FIG. 7 is a cross-sectional view showing a portion on the upstream side or downstream side of the air flow of the portion where the conventional tube element and fin are joined.

[Explanation of symbols]

 1 Refrigerant Evaporator 2 Tube Element 3 Corrugated Fin 4 Core Plate 4a Joint 4d Bent 4e Fin Joint 5 Refrigerant Flow Path 5a Pipe Wall of Refrigerant Flow Path 5 Gap

 ─────────────────────────────────────────────────── ─── Continuation of the front page (72) Inventor Masatoshi Suto 1-1, Showa-cho, Kariya city, Aichi Nihon Denso Co., Ltd.

Claims (5)

[Claims] 1. A tube element having a refrigerant flow path formed by joining a pair of bowl-shaped core plates facing each other at their outer peripheral edge portions, and a plurality of the tube elements being laminated, The air passage is formed between the tube elements that are adjacent to each other so that the air passes substantially perpendicular to the stacking direction, and the corrugated fin that is arranged in the air passage to improve heat exchange performance is provided. A laminated heat exchanger that heat-exchanges between air passing through a passage and a refrigerant flowing through the refrigerant passage to evaporate the refrigerant, wherein the tube element is formed on the upstream side of the air flow. The pair of core plates are bent so as to be separated from each other on the outer side of the joint portion of the outer peripheral edge portion. As a result, the core plate is in contact with the corrugated fin outside the pipe wall portion on the air upstream side of the refrigerant channel, and at the windward end of the corrugated fin, the corrugated fin and the core plate are provided. Are separated from each other via a predetermined gap communicating with the air passage. 2. The pair of core plates extend away from each other toward the air flow upstream side from a bent portion that is bent outward in a direction away from the joint portion, and extend from the joint portion.
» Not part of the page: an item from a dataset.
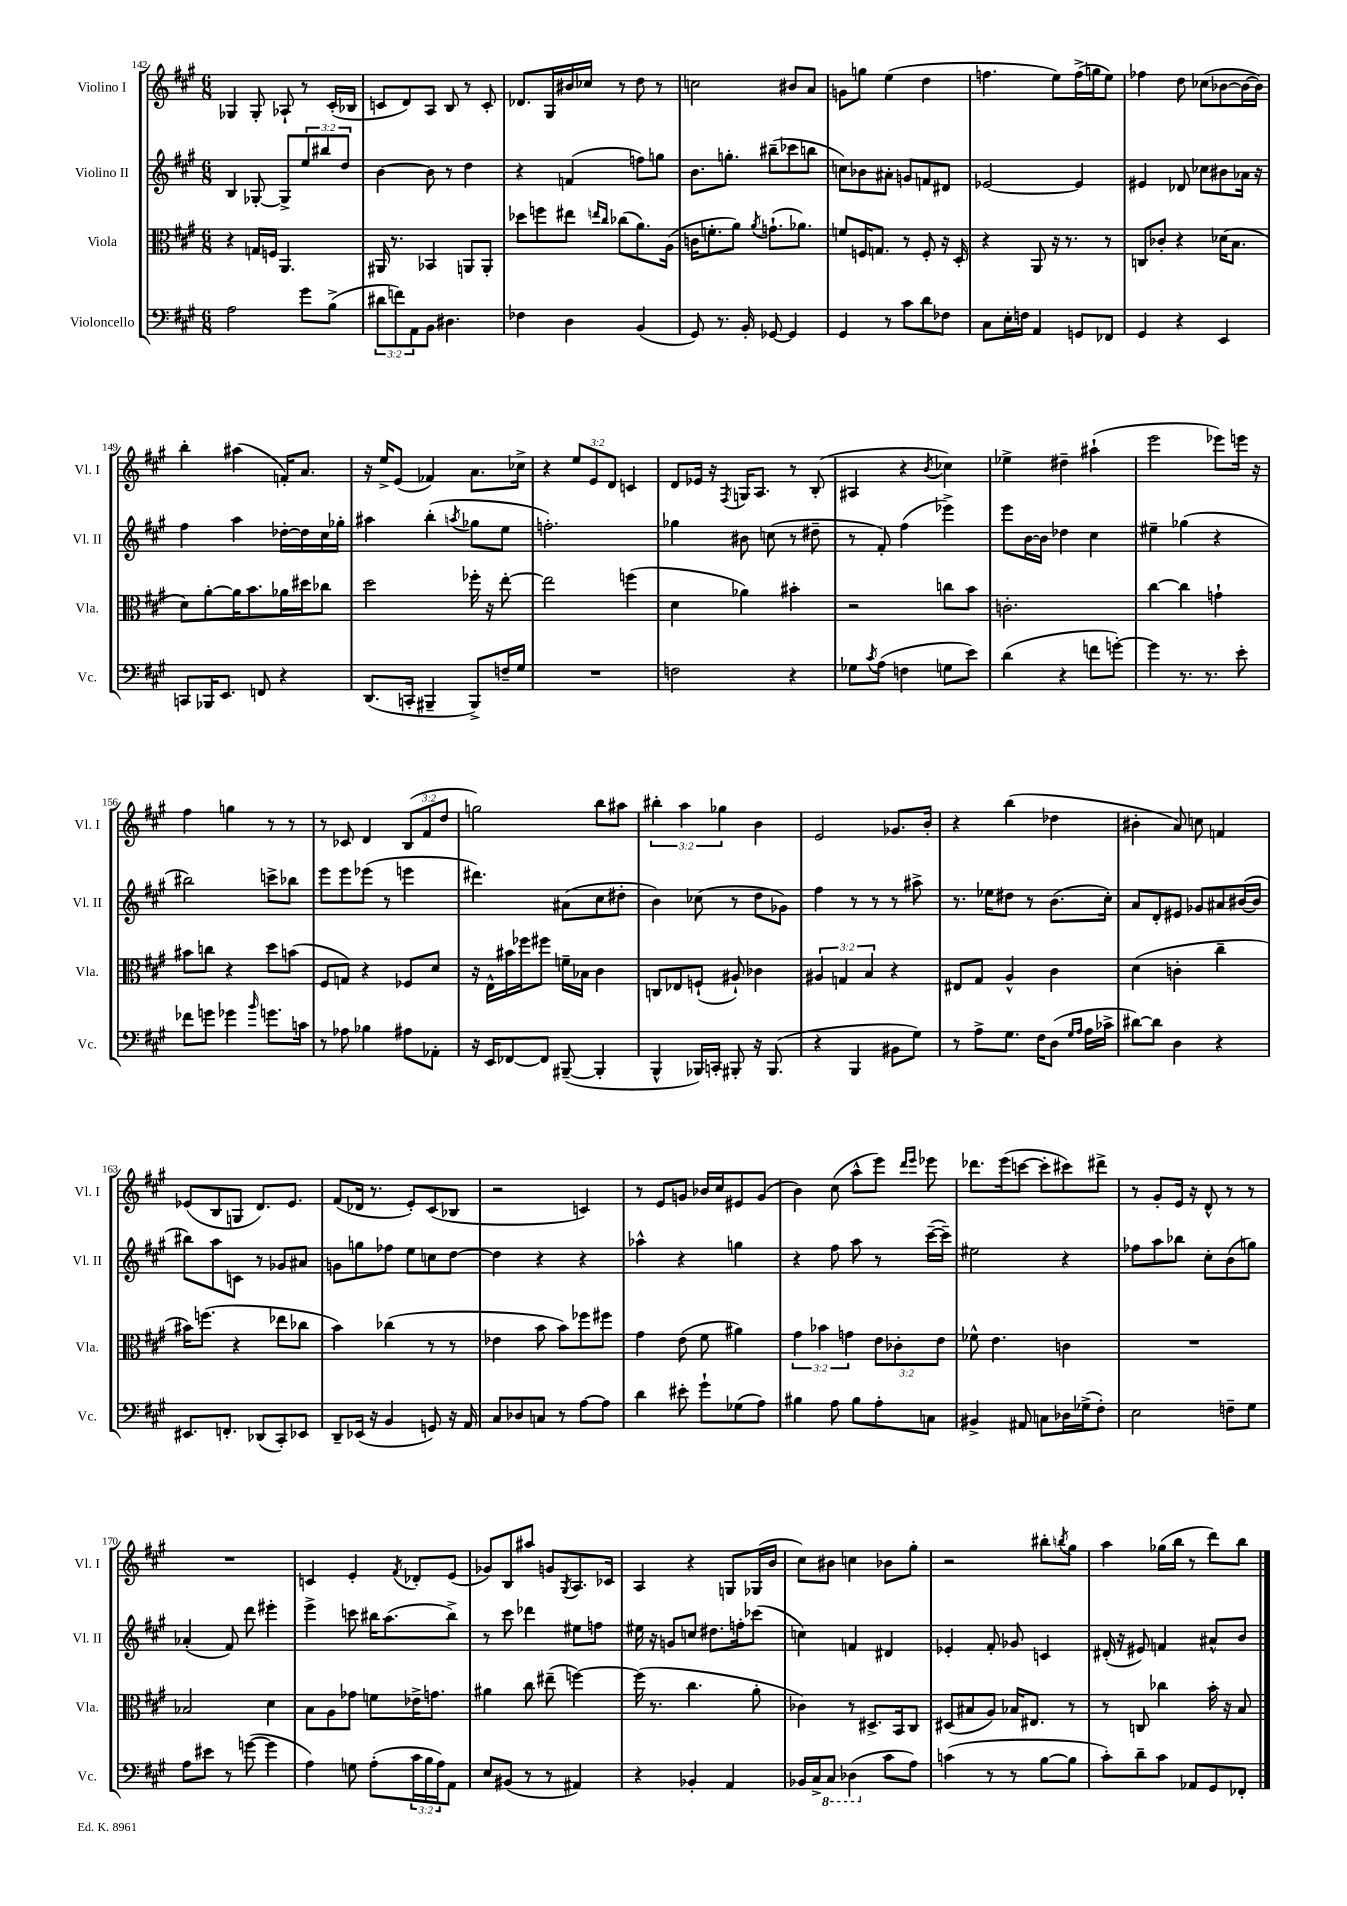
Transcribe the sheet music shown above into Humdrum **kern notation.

Also in contact with the corrugated fins on the upstream side of the air flow, further extending so as to approach each other again from the portion in contact with the corrugated fins toward the upstream side of the air flow, the tips thereof,
The laminated heat exchanger according to claim 1, wherein the corrugated fins are spaced apart from the windward end of the corrugated fins by a predetermined gap. 3. The core plate extends from the bent portion toward a pipe wall on the air upstream side of the refrigerant flow channel, contacts the corrugated fin on the upstream side of the air flow with respect to the pipe wall, and The laminated heat exchanger according to claim 1, wherein the air flow upstream end of the corrugated fin and the core plate are separated from each other with a predetermined gap. 4. On the downstream side of the flow of air, the pair of core plates forming the tube element are bent in a direction away from each other further outside a joint portion of the outer peripheral edge portion, As a result of this bending, the core plate is in contact with the corrugated fin outside the pipe wall portion on the air downstream side of the refrigerant channel, and at the leeward end of the corrugated fin, the corrugated fin is formed. The laminated heat exchanger according to any one of claims 1 to 3, wherein the fins and the core plate are separated from each other by a predetermined gap communicating with the air passage. 5. The outer peripheral portion of the core plate has the same shape on the air upstream side and the air downstream side in the longitudinal direction thereof, according to any one of claims 1 to 4. Stacked heat exchanger.